Indian film and theatre actress

Pooja Devariya is an Indian film and theatre actress who is known for her works in Tamil and Kannada films. After making her film debut with Selvaraghavan's Mayakkam Enna (2012), she worked extensively in theatre with the Stray Factory, before returning to films in 2015.

==Career==
Pooja made her acting debut in Selvaraghavan's Mayakkam Enna (2011) portraying Padmini, a friend in Dhanush's gang. Pooja then joined the theatre group Stray Factory and has worked on stage performances and online videos with the company. Notably, she starred as Zorro in an interpretation of The Three Musketeers in December 2012. in 2013, she made her directorial debut was the play Maya from Madurai written by Naren Weiss.

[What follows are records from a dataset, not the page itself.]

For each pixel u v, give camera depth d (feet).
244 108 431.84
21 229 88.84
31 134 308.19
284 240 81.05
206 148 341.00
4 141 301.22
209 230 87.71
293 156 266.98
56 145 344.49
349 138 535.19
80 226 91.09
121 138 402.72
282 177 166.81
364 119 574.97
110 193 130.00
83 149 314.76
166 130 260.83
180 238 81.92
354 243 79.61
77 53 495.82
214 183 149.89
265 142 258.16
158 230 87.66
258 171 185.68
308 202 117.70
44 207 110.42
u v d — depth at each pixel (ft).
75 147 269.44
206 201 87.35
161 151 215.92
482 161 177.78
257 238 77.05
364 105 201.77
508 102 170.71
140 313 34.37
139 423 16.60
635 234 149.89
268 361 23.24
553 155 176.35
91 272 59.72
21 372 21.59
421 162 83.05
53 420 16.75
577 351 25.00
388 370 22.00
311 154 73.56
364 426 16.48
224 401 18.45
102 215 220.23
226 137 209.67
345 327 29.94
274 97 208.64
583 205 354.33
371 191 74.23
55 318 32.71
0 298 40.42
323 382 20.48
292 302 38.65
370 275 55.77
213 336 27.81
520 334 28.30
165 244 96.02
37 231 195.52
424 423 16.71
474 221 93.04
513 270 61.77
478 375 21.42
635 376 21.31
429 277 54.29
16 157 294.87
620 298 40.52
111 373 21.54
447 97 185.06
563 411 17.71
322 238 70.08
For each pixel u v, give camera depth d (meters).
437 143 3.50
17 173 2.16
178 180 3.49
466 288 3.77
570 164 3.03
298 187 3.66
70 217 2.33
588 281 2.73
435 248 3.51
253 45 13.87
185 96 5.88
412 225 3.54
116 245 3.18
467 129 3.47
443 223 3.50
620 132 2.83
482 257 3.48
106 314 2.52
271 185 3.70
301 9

In 2015, she worked on the production of four films, including roles in Karthik Subbaraj's Iraivi and Manikandan's Kuttrame Thandanai. In 2018, Pooja made her Kannada debut with the film Katheyondu Shuruvagide, directed by Senna Hegde. She is half Kannadiga from her mother's side.

Pooja worked with director Bharat Bala as a performance coach on Netflix's anthology, Navarasa. She has worked for Lokesh Kanagaraj's 2022 Kamal Haasan starrer Vikram, in which she was the performance coach for Vijay Sethupathi with particular emphasis on his body language for this role. Her association with Vijay Sethupathi has been a long one and she is his performance coach for both the Sriram Raghavan film Merry Christmas and Kishor Pandurang Belekar's upcoming silent feature Gandhi Talks.

==Filmography==
- All films are in Tamil, unless otherwise noted.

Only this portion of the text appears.